— START OF Provided passage —

Created on 08-16-2016 04:09 PM - edited 09-16-2022 03:35 AM
I'm already using Sandbox on a Linux laptop to learn Hortonworks. But that is at home. At work we have an MSDN subscription so we have some credits each month and several of us were thinking of working the sandbox tutorials on Azure at work - a group learning experience as we are brining in Hadoop.
However on Azure, this is the problem I encounter -
After standing up the sandbox on Azure following the instructions, I am able to login to Ambari OK. I can open the ssh OK. I can upload the .csv files for the first tutorial to /tmp/maria_dev/data OK. But then I hit a wall submitting the first query. It just sits there... forever. No log, nothing. When I check Azure's disk subsystem, it doesn't appear to be doing anything at all. The VM is set for Size A5 standard, per the instructions. This has 2 cores, 14 GB RAM and 4 data disks for a max 4x500 IOPS, and also has load balancing. But it doesn't seem to want to process Hive queries, or else it is excruciatingly slow at doing so. My l'il 'ol laptop can finish that first query to load a .csv file in less than 1 minute. After 5 minutes I just decided I was burning credits watching Azure do nothing but spin the meter.
Has anyone encountered a similar problem? Is there some step I missed? Some action I have to do with the disk subsystem? Any help is appreciated. Thanks in advance.
Created 08-17-2016 04:16 PM
OK, the problem... Finally intuited from punching stuff on the Azure interface that there were no disks on the VM. I stress 'intuited' because this is not in the documentation anywhere - but to be fair to Hortonworks, this is a fault of MSFT. The impression they provide with Resource Template is that it a working system will be stood up. But deployment complete does not mean ready to run. But, the problem goes deeper as no matter what 'template' is picked the only disk that gets built into the storage resource is the ~45 GB 'system disk' for the Linux OS. The data disks are not in the storage resource, so, no place to land the data. That's why the sandbox won't run any of the queries - no place to land the data.

— END OF Provided passage —
— START OF Entries provided —

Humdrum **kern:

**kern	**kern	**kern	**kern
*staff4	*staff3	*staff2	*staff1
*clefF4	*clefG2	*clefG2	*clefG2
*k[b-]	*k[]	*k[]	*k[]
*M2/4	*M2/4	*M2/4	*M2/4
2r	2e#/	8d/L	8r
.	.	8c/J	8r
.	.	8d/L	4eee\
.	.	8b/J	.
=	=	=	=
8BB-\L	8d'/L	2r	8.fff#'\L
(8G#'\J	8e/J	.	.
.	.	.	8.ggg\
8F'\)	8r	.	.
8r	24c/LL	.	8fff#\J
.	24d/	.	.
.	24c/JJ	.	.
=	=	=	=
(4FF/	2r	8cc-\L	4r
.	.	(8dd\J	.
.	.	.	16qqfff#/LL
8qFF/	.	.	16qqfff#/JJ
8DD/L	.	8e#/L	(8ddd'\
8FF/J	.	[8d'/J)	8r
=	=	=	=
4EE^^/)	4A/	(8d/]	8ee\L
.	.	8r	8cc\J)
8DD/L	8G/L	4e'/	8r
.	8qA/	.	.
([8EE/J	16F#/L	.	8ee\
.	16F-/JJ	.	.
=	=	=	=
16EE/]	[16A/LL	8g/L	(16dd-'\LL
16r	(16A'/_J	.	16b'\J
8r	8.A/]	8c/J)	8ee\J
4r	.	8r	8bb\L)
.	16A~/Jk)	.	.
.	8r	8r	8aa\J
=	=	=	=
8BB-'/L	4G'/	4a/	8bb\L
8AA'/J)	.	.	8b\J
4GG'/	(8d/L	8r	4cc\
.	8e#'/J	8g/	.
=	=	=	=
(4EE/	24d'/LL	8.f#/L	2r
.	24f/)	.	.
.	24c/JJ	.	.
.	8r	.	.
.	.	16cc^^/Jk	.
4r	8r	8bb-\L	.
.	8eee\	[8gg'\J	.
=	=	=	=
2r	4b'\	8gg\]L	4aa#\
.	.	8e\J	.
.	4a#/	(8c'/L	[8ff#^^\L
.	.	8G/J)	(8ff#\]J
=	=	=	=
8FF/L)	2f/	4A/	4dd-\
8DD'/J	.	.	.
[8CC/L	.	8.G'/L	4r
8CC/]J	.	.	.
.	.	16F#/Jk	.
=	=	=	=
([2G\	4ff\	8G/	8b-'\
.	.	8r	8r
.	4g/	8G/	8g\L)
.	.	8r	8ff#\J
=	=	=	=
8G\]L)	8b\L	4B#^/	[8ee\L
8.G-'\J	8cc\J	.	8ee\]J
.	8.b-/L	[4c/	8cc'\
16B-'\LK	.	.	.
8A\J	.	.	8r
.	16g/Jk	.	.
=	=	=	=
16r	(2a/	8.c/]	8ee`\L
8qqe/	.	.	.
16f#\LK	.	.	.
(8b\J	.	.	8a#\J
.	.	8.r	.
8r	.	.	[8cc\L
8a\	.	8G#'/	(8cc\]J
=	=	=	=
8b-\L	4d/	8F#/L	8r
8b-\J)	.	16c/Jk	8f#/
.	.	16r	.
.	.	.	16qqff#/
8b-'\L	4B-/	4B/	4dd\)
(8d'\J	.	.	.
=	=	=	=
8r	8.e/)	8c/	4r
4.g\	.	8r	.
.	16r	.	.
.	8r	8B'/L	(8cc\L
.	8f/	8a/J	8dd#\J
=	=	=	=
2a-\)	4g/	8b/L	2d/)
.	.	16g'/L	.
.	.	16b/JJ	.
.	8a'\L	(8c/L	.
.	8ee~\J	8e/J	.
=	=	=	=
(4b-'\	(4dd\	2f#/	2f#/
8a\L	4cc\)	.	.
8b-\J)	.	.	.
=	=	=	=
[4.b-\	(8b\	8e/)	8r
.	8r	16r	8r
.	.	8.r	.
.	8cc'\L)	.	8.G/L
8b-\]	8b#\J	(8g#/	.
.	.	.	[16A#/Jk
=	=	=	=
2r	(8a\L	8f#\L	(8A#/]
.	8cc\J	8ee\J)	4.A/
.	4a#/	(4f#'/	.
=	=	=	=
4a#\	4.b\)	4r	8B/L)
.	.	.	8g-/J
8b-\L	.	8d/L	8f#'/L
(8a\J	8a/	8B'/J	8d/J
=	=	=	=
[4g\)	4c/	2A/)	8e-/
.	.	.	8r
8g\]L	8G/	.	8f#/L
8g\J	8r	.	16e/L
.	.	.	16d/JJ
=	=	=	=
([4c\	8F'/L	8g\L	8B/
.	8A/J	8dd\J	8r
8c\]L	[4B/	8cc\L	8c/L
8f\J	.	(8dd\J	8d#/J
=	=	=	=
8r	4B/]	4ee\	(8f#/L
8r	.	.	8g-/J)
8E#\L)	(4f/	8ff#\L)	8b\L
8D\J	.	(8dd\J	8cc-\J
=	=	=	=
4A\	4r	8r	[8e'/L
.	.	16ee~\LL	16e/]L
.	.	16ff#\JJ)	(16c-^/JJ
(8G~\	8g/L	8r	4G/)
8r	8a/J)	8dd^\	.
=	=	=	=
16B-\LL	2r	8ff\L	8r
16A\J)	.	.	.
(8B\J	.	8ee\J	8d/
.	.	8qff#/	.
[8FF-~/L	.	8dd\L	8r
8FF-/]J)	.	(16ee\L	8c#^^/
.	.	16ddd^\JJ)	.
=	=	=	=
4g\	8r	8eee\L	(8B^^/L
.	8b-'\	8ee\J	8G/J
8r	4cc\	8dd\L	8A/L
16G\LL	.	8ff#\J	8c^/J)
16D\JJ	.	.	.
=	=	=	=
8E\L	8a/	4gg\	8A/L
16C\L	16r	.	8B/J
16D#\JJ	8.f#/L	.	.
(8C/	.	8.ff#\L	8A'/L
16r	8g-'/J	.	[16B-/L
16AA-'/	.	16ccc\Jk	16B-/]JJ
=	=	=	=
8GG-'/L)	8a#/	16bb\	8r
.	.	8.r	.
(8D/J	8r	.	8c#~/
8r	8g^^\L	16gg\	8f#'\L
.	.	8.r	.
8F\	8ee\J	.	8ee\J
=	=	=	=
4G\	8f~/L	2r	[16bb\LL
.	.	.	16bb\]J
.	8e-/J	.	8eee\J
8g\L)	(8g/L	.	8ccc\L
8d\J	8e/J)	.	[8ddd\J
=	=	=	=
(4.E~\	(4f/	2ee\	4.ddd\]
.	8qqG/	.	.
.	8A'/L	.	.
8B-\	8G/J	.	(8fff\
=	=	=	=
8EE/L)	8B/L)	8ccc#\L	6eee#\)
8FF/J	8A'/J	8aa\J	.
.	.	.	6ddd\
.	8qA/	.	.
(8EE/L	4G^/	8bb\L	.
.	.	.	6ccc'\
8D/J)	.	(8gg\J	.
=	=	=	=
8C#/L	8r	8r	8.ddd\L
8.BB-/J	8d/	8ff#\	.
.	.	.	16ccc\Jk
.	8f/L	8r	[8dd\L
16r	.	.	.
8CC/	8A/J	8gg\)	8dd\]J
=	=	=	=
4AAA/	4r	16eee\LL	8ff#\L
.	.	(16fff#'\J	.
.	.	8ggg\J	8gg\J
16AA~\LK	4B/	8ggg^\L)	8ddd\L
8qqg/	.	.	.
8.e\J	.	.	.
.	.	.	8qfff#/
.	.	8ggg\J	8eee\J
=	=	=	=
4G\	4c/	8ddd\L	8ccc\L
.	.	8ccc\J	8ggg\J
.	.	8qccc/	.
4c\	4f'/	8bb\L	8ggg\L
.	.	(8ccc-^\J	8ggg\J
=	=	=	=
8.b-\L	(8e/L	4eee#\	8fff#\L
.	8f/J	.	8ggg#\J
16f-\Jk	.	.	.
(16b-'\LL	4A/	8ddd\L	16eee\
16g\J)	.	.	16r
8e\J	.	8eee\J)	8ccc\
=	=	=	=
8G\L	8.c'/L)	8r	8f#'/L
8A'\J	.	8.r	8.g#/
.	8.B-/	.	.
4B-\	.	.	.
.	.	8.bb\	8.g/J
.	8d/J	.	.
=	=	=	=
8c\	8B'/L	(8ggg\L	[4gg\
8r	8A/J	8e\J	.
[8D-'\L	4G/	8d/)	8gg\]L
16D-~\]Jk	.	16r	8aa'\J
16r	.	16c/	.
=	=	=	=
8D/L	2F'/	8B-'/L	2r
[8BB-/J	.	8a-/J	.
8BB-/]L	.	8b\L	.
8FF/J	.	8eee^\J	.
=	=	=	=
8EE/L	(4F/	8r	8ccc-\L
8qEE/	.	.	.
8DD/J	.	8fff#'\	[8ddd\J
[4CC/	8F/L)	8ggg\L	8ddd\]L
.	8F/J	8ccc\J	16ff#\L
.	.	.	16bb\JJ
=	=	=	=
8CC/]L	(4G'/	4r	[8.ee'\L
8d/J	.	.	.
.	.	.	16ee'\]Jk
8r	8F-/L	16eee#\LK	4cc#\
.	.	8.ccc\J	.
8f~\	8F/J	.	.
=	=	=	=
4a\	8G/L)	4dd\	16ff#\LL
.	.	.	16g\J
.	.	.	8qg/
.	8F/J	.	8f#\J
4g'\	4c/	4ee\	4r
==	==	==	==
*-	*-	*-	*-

— END OF Entries provided —

> Exercise goal: Print the stretch of the Azure sandbox thread from "Has anyone encountered" up to and including "Thanks in advance.", word for word. The records have no role in this exercise.

> Complete answer:
Has anyone encountered a similar problem? Is there some step I missed? Some action I have to do with the disk subsystem? Any help is appreciated. Thanks in advance.